Clay Court Maintenance Budgeting and the Missing Link

There is one resort that rates as my favorite vacation destination.  I enjoy treading new ground in my travels so finding one spot that I will readily and longingly return to is a bit out of character.  Yet I find the environment, the culture and the service as this resort so magnificent that I stay there every chance I get.  The very smell of the air brings me joy.

The tennis facility is undoubtedly a strong influence in my appreciation, specifically the fact that they have 5 beautiful HydroCourts.  These courts are perfectly nestled between villas just so every shot, produced by even the most timid of hitters, sounds like a Federer forehand or a Serena serve.  And the view from the court is so mind-consuming that it imperils the easily distracted doubles partner.  It is here however, at a place I truly treasure, that I have observed the missing link when it comes to court maintenance.  That link is the connection between those who develop the maintenance budget and those in charge of the courts.

Budgets don’t lie.  They always, always reflect the priorities of a business or an organization.  If you are shaking your head here, I can only tell you that if the budget you have doesn’t reflect your priorities then your priorities are different from those of the organization where you work.  Or there is an unclear vision of what the priorities are at your place of work.  Regardless, if those individuals who have direct responsibility for keeping the courts in shape don’t have any say in the budget, there is a dangerous and missing link that will directly impact the condition of your courts and the success of the tennis program.
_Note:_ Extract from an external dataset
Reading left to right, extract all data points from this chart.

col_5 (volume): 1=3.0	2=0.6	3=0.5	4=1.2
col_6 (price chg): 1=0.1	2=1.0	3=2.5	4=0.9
What I’ve noticed at this resort is the two gentleman assigned to the upkeep rarely have the right tools to do their job effectively and when they do, they lack the dollars they need to keep these tools in good operating condition.  I am always astonished to contrast the condition of the buildings, grounds and the amenities with the condition of the maintenance tools.  I see brushes – the wrong brushes no less for these courts – held together by black twine or zip ties, bristles missing to non-existent on line sweepers and scarifiers so badly worn that they wouldn’t work on beach sand, let alone a Har-Tru court.  The two men in charge of these courts care tremendously and earnestly make the most of using what they have but the courts suffer as a result and this means the players suffer.

What is perhaps most frustrating to me when in conversation with well-meaning court superintendents is that most of them know exactly what they need to help make the tennis program successful and if properly consulted during the annual budgeting process, could likely save the facility money in both the short and long term.  Not only that, when I see cases where these individuals are empowered in the budgeting process, they take substantially greater care of the tools and equipment and show more responsibility and ownership for the Har-Tru courts and their performance.
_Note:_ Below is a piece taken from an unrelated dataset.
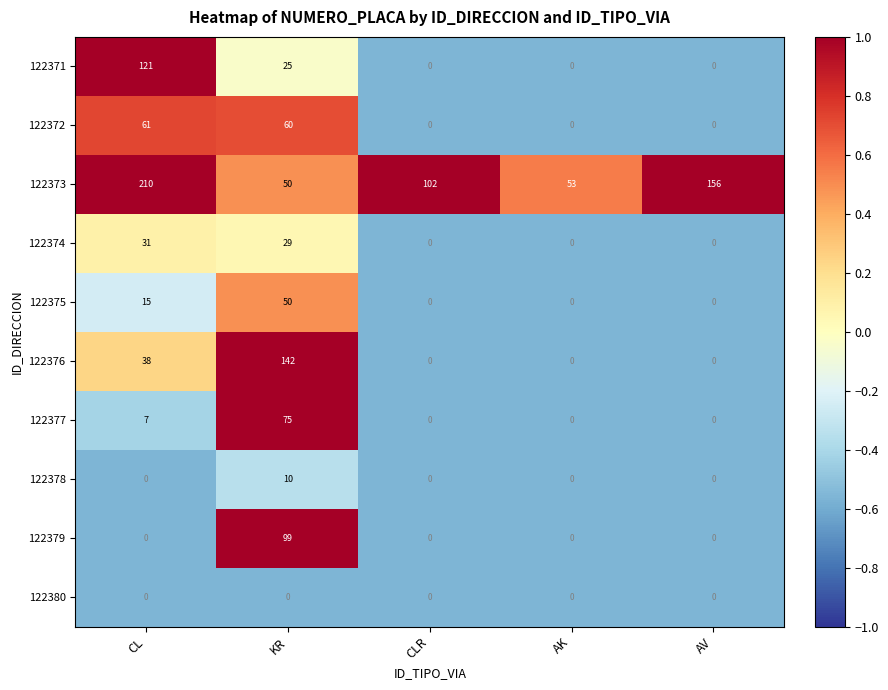

What is the greatest value displayed?

210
Fall is here and this means there are some definite opportunities for many facilities to take a more serious approach toward developing next year’s budget.

  1. Meet with your maintenance superintendent, or if you are a maintenance superintendent, ask your supervisor for a meeting to discuss the needs of the facility. If you are unsure of exactly what you need, consult with your local tennis court contractor or with a Har-Tru representative.
  2. Make an inventory of your tools and equipment and the condition they are in. Prioritize what needs replacement.  Don’t forget to consider replacement parts as part of this exercise.
  3. Use pictures and video to make your case. Show the tools you have, why they are deficient and what you want for replacement.
  4. Include itemized pricing for each item you need. The best time to get these items will be with your next shipment of Har-Tru so you don’t have to pay additional shipping.  If you will be ordering these items separately, don’t forget to include shipping costs.
  5. Consider whether you can apply any residential funds from this year’s budge toward your compliment of tools. This is a great way to make the most of your budget while positively impacting court conditions.

Use this effort to lay a foundation for future years by starting to track your equipment and accessories by age and condition.  Over time you will begin to recognize patterns and be more effective planning ahead and budgeting appropriately.  I know from experience that this will save you money (or allow you to allocate to other needs), improve the condition of your courts and improve the morale of your staff.